After all, what is fixed income? And variable?

Every investment carries some level of risk.

With the increase in the Selic rate, fixed income is back on the radar of investors, who don’t need to risk so much to get good financial returns. The first point is to understand that the main difference between fixed and variable income is in the form of remuneration. Furthermore, the risks of these two types of investment also differ.

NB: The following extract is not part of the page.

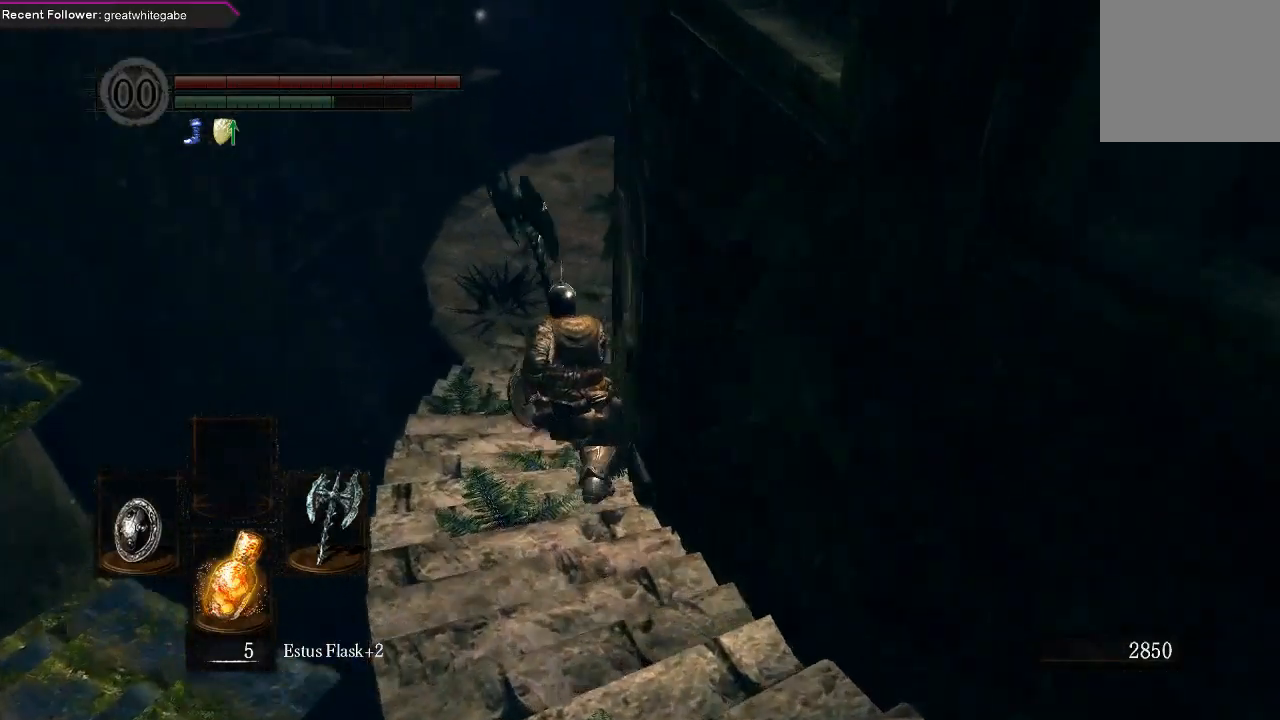
{"buttons": ["B"], "left_stick": "up", "right_stick": "down", "events": [[133, "right_stick", "center"], [433, "right_stick", "down"]]}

Fixed income has defined remuneration rules, in which it is possible to know whether the investment will have a return linked to an index, a predefined rate or both simultaneously. “One of the factors that define the remuneration of fixed income is the interest rate”, explains Gabriel Sena, investment specialist at Top Gain. The remuneration of variable income, in turn, depends on several factors, the companies, the company’s profits, its operating results and the macroeconomic scenario. “As they are companies and assets that depend on a positive operating result, there is no predictability of fixed income. Variable income has a greater risk than fixed income, but also opportunities for greater gains”, says Sena.

It is important to remember that any type of investment carries some level of risk, including fixed income. “During the pandemic, for example, fixed income bond prices fluctuated greatly due to the economic uncertainties generated by the crisis. In some cases, bond prices fell, resulting in losses for investors who tried to sell their bonds before maturity. In addition, interest rates can change, affecting the value of existing fixed-income securities”, explains Luciana Maia Campos Machado, academic superintendent and finance professor at Faculdade Fipecafi.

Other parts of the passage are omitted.